I have an array of API objects, below is an example of one object:
{
description: "Get a list of most recent social alerts"
example_input: ""
example_output: "status"
id: 19
method: "GET"
resource: "/api/alerts"
}
With my code below, I'm able to loop through the big Array, then filter out items into 1 of 4 arrays (for GET, POST, PUT and DELETE)
RestFactory.getREST().then(function(res) {
filterArrays(res.data.rest_methods);
});
function filterArrays(data) {
for (var i=0; i<data.length; i++) {
if (data[i].method === 'GET') {
getArray.push(data[i]);
}
else if (data[i].method === 'POST') {
postArray.push(data[i]);
}
else if (data[i].method === 'PUT') {
putArray.push(data[i]);
}
else if (data[i].method === 'DELETE') {
deleteArray.push(data[i]);
}
}
}
I feel that this is not the most efficient way to accomplish this, how should this be refactored? Would you recommend lodash in this scenario?
2 Answers 2
This can easily be done with array.reduce
let resultsByMethod = data.reduce((results, result) => {
if(!results[result.method]) results[result.method] = [];
results[result.method].push(result);
return results;
}, {});
The end result is something like:
{
GET: [...],
POST: [...],
PUT: [...],
DELETE: [...]
}
One disadvantage in your approach is when it encounters a method that's note one of the 4 you're comparing.

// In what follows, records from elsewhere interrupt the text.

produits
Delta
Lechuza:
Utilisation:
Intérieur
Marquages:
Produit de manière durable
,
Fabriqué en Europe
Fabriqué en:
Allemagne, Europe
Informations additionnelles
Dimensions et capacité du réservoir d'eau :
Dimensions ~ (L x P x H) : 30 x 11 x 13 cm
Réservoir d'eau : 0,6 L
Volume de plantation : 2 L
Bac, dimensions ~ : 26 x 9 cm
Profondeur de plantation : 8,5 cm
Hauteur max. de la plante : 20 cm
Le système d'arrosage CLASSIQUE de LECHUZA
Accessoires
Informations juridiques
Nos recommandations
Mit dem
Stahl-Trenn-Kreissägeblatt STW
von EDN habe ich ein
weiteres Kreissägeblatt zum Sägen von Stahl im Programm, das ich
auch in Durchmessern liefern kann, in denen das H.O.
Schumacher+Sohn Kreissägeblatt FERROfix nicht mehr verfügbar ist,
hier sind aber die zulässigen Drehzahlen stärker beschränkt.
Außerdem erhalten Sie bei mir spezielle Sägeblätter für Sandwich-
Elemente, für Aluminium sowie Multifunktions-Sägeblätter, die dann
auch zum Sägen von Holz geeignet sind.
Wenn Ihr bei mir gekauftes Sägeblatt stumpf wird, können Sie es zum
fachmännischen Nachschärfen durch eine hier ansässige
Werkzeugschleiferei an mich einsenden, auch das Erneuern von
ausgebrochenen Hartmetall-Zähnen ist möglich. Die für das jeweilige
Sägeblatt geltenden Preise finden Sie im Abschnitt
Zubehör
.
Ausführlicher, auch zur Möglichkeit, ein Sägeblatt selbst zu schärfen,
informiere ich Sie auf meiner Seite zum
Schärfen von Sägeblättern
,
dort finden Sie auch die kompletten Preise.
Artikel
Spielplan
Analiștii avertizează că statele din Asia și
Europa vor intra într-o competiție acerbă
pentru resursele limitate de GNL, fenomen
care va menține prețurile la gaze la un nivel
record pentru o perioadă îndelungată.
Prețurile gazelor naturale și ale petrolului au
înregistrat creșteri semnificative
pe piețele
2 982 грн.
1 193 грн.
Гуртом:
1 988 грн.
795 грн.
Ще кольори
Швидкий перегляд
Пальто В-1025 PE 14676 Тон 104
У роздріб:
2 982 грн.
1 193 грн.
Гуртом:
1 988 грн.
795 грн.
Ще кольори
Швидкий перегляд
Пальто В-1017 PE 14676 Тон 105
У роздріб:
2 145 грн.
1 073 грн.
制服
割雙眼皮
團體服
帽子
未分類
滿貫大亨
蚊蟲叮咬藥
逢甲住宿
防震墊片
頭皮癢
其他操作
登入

Ended up with this, using _.each and a switch case:
function filterColumns(apis) {
_.each(apis, function(api) {
switch (api.method) {
case 'GET' : getArray.push(api); break;
case 'POST' : postArray.push(api); break;
case 'PUT' : putArray.push(api); break;
case 'DELETE' : deleteArray.push(api); break;
}
});
}
With the original for loop, each item had the possibility of being checked a maximum of 4 times.
Using _.each simplified the loop, making it much more readable.
Next using a switch case solves the problem of if statements having to be checked for multiple cases. The correct case will pass immediately using the switch case.